Weekly Columns

Fair trade agreements have become increasingly important to Arkansas’s economy over the last half-century. The world is more connected than ever. Access to global markets is necessary, not just for the large corporations that call Arkansas home, but also for small and medium-sized businesses looking to expand their operations and footprints.  

With a level playing field, Arkansas’s agriculture, manufacturing and small businesses can compete with anyone around the globe. The U.S.-Mexico-Canada Agreement (USMCA) is the type of mutually beneficial trade agreement we need to pursue to help Arkansas’s economy grow.

According to the Arkansas World Trade Center, Natural State goods and services are exported to 181 countries, but Canada and Mexico combined for over one-third of our exports in 2017. Our exports to these two countries added $2.1 billion to Arkansas’s economy that same year.  

Nearly 69,000 jobs in the state are dependent on trade with Canada and another 41,000 jobs are tied to trade with Mexico. They are the workers in the paper mills in south Arkansas. The employees of the steel mills in northeast Arkansas. The family farmers producing rice in the Delta. The line workers at the poultry processing plants in northwest Arkansas. These Arkansans, and many more, work in the industries that produce our top exports to Mexico and Canada. 

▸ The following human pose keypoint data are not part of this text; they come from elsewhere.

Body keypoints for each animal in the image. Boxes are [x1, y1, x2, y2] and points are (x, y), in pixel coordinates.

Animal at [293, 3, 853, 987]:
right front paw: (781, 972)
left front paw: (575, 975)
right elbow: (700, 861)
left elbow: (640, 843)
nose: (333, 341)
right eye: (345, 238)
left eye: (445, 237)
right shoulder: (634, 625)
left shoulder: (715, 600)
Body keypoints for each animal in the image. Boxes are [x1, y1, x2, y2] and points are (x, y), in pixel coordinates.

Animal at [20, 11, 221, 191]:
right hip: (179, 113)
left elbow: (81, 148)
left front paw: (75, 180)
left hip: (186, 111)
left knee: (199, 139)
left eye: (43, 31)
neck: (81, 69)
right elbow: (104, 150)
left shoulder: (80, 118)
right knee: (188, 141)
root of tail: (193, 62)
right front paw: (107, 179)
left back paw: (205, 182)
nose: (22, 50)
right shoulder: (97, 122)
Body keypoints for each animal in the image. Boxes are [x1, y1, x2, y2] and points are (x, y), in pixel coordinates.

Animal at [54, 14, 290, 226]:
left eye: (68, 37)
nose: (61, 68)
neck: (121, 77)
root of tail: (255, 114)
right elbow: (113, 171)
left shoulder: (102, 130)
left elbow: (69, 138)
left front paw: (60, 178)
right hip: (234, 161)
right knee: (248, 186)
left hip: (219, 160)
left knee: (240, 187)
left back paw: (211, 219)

For them, and countless others, the announcement that a trade agreement has been reached with Canada and Mexico was very welcome and promising news. Arkansas farmers, business leaders and workers understand how vital it is to have free—but also fair—trade, particularly with our neighbors to the north and south. It helps create the sense of certainty that has been sorely missing for our manufacturers, small businesses and agriculture industry.   

Arkansas has a diverse economy ranging from aerospace and defense to steel production to the world’s largest retailer, but agriculture is by far our largest industry. It adds around $16 billion to our economy every year and accounts for approximately one in every six jobs.

For our agricultural community, it is particularly critical that we push this agreement across the finish line. Our farmers face a very tenuous situation right now. 

Commodity prices are well below the cost of production. Farm incomes in 2018 dropped sharply again for the fifth consecutive year. Total farm debt has risen to levels not seen since the early 1980s. A rainy fall and spring have hampered planting season in Arkansas while producing one of the worst floods in our state’s history. 

In my discussions with farmers on how we can help, the same mantra is often repeated—they prefer trade over aid. While they appreciate the president’s efforts to ease the pain during these trade standoffs, what they really need are more markets in which to sell their products. They understand that increased trade is the way to create a better long-term outlook for their operations.  

Our neighbors to the north and south are our natural allies and trading partners. The president and his team worked hard to get Canada and Mexico to the negotiating table to formalize a more mutually beneficial agreement. That hard work has paid off in the form of the USMCA. Now, Congress has a responsibility to see it through to the end.